3D printing has attracted considerable interest from researchers, industry and the media over the last decade. It allows users to produce an extraordinary range of structures at the click of a button. The inherent freedom of 3D printing lends itself to bespoke applications, such as biomedical devices, where parts could be designed and tailored to an individual patient's body. Also, big advantages can also be found in industries based around short production runs where tooling accounts for a large proportion of a part's cost.
For a number of these applications ceramic materials and ceramic composites are particularly desirable, such as in the batch production of high temperature aerospace components or the printing of unique bone prosthetics. Furthermore there are a number of difficulties in producing complex, detailed ceramic parts using traditional methods, as the materials cannot be cast due to their high melting points. 3D printing presents a way to overcome these barriers.
Not only can 3D printing assist in making complex shapes, but also it is emerging that it can also be used to tailor complex microstructures. During the 3D printing process known as robocasting, a filament of material is extruded and deposited in a location determined by a CAD model, layer by layer, until a part is complete. The extrusion forces can act on the shear thinning paste to form preferential flow structures. If the paste consists of highly anisotropic particles, such as fibres, then they can align to a very high degree in the printing direction. This allows parts to be built with properties programmed and controlled at the CAD stage; for example the build path can be designed such that the fibres are aligned parallel to force lines to give strength and stiffness where it is most needed in a part.
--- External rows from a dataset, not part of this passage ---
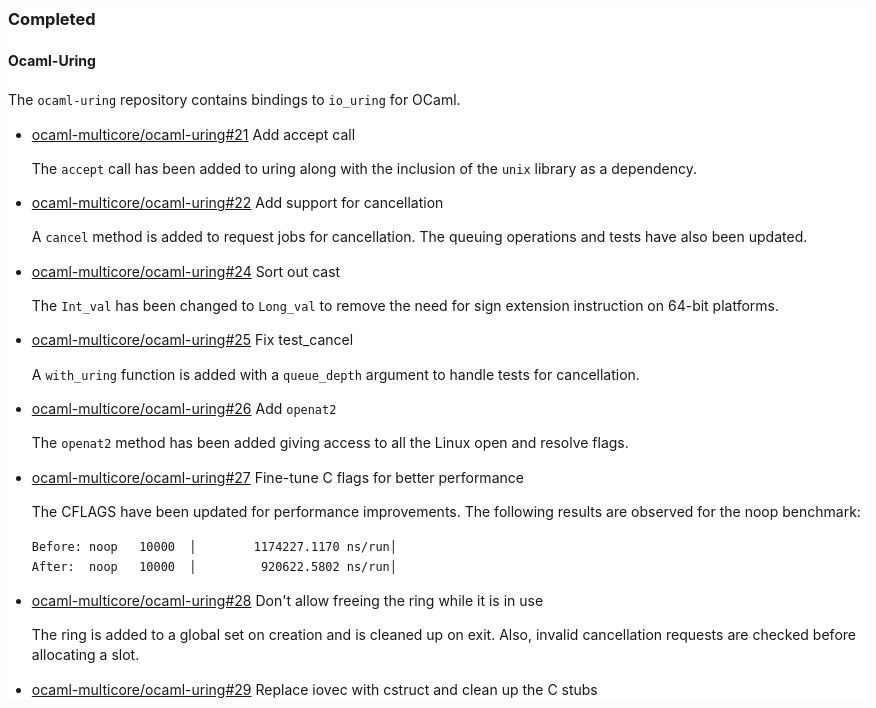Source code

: ### Completed

#### Ocaml-Uring

The `ocaml-uring` repository contains bindings to `io_uring` for
OCaml.

* [ocaml-multicore/ocaml-uring#21](https://github.com/ocaml-multicore/ocaml-uring/pull/21)
  Add accept call

  The `accept` call has been added to uring along with the inclusion
  of the `unix` library as a dependency.

* [ocaml-multicore/ocaml-uring#22](https://github.com/ocaml-multicore/ocaml-uring/pull/22)
  Add support for cancellation

  A `cancel` method is added to request jobs for cancellation. The
  queuing operations and tests have also been updated.

* [ocaml-multicore/ocaml-uring#24](https://github.com/ocaml-multicore/ocaml-uring/pull/24)
  Sort out cast

  The `Int_val` has been changed to `Long_val` to remove the need for
  sign extension instruction on 64-bit platforms.

* [ocaml-multicore/ocaml-uring#25](https://github.com/ocaml-multicore/ocaml-uring/pull/25)
  Fix test_cancel

  A `with_uring` function is added with a `queue_depth` argument to
  handle tests for cancellation.

* [ocaml-multicore/ocaml-uring#26](https://github.com/ocaml-multicore/ocaml-uring/pull/26)
  Add `openat2`

  The `openat2` method has been added giving access to all the Linux
  open and resolve flags.

* [ocaml-multicore/ocaml-uring#27](https://github.com/ocaml-multicore/ocaml-uring/pull/27)
  Fine-tune C flags for better performance

  The CFLAGS have been updated for performance improvements. The
  following results are observed for the noop benchmark:

  ```
  Before: noop   10000  │        1174227.1170 ns/run│
  After:  noop   10000  │         920622.5802 ns/run│

  ```

* [ocaml-multicore/ocaml-uring#28](https://github.com/ocaml-multicore/ocaml-uring/pull/28)
  Don't allow freeing the ring while it is in use

  The ring is added to a global set on creation and is cleaned up on
  exit. Also, invalid cancellation requests are checked before
  allocating a slot.

* [ocaml-multicore/ocaml-uring#29](https://github.com/ocaml-multicore/ocaml-uring/pull/29)
  Replace iovec with cstruct and clean up the C stubs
The cover image is what results when this same process is used to align platelets during 3D printing. Aside from aligning in the printing direction, we report for the first time a second degree or alignment where the platelets form concentric rings perpendicular to the printing nozzle's walls, as can be seen in the image which shows a single printed filament of platelet paste. This is a result of the velocity gradient experienced by the paste during extrusion through the 250 μm channel of the printing nozzle. This alignment can be used to create parts with microstructures similar to a number of natural hierarchical materials, such as bone, enamel and nacre.
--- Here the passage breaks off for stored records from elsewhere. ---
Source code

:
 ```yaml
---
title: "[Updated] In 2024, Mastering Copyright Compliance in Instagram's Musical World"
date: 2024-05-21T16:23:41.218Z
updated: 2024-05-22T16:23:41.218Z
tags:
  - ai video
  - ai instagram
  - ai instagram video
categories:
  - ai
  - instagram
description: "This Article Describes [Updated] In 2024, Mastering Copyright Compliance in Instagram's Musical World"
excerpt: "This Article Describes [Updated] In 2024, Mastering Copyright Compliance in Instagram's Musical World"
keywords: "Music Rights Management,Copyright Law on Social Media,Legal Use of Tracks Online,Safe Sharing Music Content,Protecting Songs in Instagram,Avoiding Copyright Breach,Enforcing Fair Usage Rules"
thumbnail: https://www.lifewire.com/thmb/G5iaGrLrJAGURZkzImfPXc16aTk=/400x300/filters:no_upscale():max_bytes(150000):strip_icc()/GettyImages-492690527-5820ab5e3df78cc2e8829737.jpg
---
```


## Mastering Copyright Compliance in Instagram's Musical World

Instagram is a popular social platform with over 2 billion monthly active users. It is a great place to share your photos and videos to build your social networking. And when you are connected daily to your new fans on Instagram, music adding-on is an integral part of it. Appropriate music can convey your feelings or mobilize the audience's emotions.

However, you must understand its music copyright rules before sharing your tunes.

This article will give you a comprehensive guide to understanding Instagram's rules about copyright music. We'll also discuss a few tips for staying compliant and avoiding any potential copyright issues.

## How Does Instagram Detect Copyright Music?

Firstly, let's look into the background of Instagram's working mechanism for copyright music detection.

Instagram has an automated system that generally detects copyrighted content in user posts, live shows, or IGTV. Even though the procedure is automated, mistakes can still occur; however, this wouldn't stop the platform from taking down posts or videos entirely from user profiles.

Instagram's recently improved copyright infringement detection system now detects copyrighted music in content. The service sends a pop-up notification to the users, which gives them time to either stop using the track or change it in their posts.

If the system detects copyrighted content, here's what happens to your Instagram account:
The platelets are then bonded by sintering, and this porous preform is infiltrated to create composites. Using these methods we have created polymer, metal and ceramic matrix composites with high strength and toughness as well as a number of other promising properties. They exhibit stable crack growth as well as a range of toughening mechanisms which can be programmed at the CAD level by controlling the tool path. For example, bars printed with the tool path printing along the width of the test bar show macroscopic crack deflection around the perimeter of the filaments, following the platelet contours, while bars printed along the length of the test bar exhibit extensive platelet pull-out and bridging.
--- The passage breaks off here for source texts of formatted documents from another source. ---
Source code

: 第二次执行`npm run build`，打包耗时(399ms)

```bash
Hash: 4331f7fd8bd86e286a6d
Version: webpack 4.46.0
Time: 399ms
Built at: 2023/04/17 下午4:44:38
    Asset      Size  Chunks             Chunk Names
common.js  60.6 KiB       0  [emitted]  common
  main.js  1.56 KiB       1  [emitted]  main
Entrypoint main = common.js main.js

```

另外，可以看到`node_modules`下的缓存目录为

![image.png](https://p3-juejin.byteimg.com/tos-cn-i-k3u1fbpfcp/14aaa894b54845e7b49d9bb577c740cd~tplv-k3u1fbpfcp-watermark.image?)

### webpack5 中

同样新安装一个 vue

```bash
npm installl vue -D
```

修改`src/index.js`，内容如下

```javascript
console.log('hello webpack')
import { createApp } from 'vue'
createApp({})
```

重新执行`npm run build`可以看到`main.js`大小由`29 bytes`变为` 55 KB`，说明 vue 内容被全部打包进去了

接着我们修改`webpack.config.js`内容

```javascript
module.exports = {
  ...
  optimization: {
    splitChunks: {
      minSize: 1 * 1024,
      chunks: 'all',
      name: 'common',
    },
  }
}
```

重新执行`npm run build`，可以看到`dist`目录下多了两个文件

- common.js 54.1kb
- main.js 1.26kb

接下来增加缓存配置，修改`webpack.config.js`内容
This is just one example of the ways in which 3D printing can drive progress in novel and unexpected areas. As new printing techniques emerge, and older ones mature, it is likely that many new innovations will be revealed, allowing additive manufacturing to take its rightful place at the centre of modern industrial development.
The authors would like to acknowledge the Centre of Advanced Structural Ceramics Industrial Consortium and the EPSRC for funding this work.